任务说明 —
下方原文中，第一个以“Traceback (most recent call last):”开头的回溯里，有哪些文件位于 /root/mmgeneration/mmgen/ 目录下？请列出全部不重复的完整路径。

原文 —
=====

你好,我在训练web172数据集时报错,显示梯度无法传回,我没有修改过代码(除了一些路径),请问该如何解决。
[W reducer.cpp:1303] Warning: find_unused_parameters=True was specified in DDP constructor, but did not find any unused parameters in the forward pass. This flag results in an extra traversal of the autograd graph every iteration, which can adversely affect performance. If your model indeed never has any unused parameters in the forward pass, consider turning this flag off. Note that this warning may be a false positive if your model has flow control causing later iterations to have unused parameters. (function operator())
Traceback (most recent call last):
File "tools/train.py", line 161, in
main()
File "tools/train.py", line 151, in main
train_model(model,
File "/root/mmgeneration/mmgen/apis/train.py", line 207, in train_model
runner.run(data_loaders, cfg.workflow, cfg.total_iters)
File "/root/mmgeneration/mmgen/core/runners/dynamic_iterbased_runner.py", line 285, in run
iter_runner(iter_loaders[i], **kwargs)
File "/root/mmgeneration/mmgen/core/runners/dynamic_iterbased_runner.py", line 215, in train
outputs = self.model.train_step(data_batch, self.optimizer, **kwargs)
File "/root/mmgeneration/mmgen/core/ddp_wrapper.py", line 123, in train_step
output = self.module.train_step(*inputs[0], **kwargs[0])
File "/root/autodl-tmp/MMGEN-FaceStylor/agilegan/transfer.py", line 414, in train_step
loss_gen, log_vars_g, source_results = self.get_gen_loss(data_dict)
File "/root/autodl-tmp/MMGEN-FaceStylor/agilegan/transfer.py", line 121, in get_gen_loss
loss = loss_module(outputs_dict)
File "/root/miniconda3/lib/python3.8/site-packages/torch/nn/modules/module.py", line 1102, in _call_impl
return forward_call(*input, **kwargs)
File "/root/mmgeneration/mmgen/models/losses/gen_auxiliary_loss.py", line 264, in forward
path_penalty, self.mean_path_length, _ = gen_path_regularizer(
File "/root/mmgeneration/mmgen/models/losses/gen_auxiliary_loss.py", line 102, in gen_path_regularizer
grad = autograd.grad(
File "/root/miniconda3/lib/python3.8/site-packages/torch/autograd/init.py", line 234, in grad
return Variable._execution_engine.run_backward(
RuntimeError: One of the differentiated Tensors appears to not have been used in the graph. Set allow_unused=True if this is the desired behavior.
ERROR:torch.distributed.elastic.multiprocessing.api:failed (exitcode: 1) local_rank: 0 (pid: 3913) of binary: /root/miniconda3/bin/python
Traceback (most recent call last):
File "/root/miniconda3/lib/python3.8/runpy.py", line 194, in _run_module_as_main
return _run_code(code, main_globals, None,
File "/root/miniconda3/lib/python3.8/runpy.py", line 87, in _run_code
exec(code, run_globals)
File "/root/miniconda3/lib/python3.8/site-packages/torch/distributed/launch.py", line 193, in
main()
File "/root/miniconda3/lib/python3.8/site-packages/torch/distributed/launch.py", line 189, in main
launch(args)
File "/root/miniconda3/lib/python3.8/site-packages/torch/distributed/launch.py", line 174, in launch
run(args)
File "/root/miniconda3/lib/python3.8/site-packages/torch/distributed/run.py", line 710, in run
elastic_launch(
File "/root/miniconda3/lib/python3.8/site-packages/torch/distributed/launcher/api.py", line 131, in call
return launch_agent(self._config, self._entrypoint, list(args))
File "/root/miniconda3/lib/python3.8/site-packages/torch/distributed/launcher/api.py", line 259, in launch_agent
raise ChildFailedError(
torch.distributed.elastic.multiprocessing.errors.ChildFailedError:
我是用的是云服务器,mmcv-full和mmgen的版本是1.6.0和0.7.2,该问题是否与版本有关?

We recommend using English or English & Chinese for issues so that we could have broader discussion.
have met same issue, have you solved this?

=====

所给材料 —
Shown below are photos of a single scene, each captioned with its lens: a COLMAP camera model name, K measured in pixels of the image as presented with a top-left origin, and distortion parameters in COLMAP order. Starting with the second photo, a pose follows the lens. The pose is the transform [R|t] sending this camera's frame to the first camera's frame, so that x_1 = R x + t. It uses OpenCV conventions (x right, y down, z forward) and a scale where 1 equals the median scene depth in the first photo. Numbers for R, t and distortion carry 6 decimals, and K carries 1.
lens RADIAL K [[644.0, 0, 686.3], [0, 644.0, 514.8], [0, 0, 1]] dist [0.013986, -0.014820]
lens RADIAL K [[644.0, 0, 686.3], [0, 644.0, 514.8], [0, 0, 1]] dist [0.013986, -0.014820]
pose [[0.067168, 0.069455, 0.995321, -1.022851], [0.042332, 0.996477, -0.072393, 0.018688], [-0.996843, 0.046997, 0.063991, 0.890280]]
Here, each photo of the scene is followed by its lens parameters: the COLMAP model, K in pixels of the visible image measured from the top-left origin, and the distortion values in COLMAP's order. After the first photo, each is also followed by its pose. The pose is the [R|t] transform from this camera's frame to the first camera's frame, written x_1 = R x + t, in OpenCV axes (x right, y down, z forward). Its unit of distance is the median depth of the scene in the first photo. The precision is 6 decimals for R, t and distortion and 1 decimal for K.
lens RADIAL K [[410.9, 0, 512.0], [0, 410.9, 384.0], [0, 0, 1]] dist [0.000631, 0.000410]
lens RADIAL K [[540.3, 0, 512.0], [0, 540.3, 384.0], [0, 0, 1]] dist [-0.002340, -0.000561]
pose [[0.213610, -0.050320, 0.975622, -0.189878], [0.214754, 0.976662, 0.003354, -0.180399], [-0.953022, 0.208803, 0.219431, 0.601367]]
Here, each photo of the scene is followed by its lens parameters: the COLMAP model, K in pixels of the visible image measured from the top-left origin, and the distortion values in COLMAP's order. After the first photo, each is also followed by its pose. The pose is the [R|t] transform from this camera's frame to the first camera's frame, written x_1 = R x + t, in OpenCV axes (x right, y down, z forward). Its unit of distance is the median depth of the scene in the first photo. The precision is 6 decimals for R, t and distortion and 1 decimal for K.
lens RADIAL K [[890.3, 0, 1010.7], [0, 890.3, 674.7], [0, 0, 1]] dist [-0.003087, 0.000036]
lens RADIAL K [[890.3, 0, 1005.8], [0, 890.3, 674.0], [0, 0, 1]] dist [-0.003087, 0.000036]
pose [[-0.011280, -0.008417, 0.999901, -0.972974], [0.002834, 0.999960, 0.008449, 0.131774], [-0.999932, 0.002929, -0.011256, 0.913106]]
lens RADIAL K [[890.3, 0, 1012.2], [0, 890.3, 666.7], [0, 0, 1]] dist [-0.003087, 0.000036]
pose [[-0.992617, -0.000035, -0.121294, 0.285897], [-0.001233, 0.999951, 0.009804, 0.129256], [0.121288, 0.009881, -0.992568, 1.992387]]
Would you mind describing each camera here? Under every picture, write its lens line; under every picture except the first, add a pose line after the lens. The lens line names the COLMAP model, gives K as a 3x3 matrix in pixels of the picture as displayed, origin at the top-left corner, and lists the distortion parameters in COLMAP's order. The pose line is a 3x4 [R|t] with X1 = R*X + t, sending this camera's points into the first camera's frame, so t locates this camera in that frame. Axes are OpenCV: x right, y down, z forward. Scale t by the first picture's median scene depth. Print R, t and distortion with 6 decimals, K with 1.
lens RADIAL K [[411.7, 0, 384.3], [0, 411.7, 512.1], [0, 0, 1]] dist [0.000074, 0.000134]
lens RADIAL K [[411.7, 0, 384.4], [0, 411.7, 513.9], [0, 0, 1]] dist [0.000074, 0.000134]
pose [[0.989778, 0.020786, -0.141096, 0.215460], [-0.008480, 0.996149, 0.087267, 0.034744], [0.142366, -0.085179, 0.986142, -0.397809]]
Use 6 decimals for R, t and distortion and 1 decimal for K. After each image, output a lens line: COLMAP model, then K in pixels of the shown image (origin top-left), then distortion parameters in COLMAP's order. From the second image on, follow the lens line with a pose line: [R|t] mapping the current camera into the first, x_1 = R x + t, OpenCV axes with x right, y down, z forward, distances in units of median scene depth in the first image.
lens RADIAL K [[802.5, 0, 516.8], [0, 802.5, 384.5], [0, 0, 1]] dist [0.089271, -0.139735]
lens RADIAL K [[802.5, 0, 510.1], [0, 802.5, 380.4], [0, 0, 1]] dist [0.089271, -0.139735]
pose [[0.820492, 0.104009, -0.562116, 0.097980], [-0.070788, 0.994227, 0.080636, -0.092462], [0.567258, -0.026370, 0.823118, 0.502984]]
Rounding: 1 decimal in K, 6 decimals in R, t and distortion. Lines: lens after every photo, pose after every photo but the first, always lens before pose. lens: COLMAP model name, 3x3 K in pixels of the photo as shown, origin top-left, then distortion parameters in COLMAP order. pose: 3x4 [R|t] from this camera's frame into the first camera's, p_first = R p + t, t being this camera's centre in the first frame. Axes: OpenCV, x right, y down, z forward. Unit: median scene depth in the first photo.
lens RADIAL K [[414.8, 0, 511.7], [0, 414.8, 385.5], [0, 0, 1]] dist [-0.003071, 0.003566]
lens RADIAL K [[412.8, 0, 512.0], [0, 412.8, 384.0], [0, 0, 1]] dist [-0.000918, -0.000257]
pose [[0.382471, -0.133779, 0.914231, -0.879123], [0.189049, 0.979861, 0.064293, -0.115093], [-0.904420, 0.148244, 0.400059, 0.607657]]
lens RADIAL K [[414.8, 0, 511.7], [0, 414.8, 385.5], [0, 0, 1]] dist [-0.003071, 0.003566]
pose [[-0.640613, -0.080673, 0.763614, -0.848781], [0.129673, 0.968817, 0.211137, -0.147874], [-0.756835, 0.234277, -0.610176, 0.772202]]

=====

书面回答 —
/root/mmgeneration/mmgen/apis/train.py
/root/mmgeneration/mmgen/core/runners/dynamic_iterbased_runner.py
/root/mmgeneration/mmgen/core/ddp_wrapper.py
/root/mmgeneration/mmgen/models/losses/gen_auxiliary_loss.py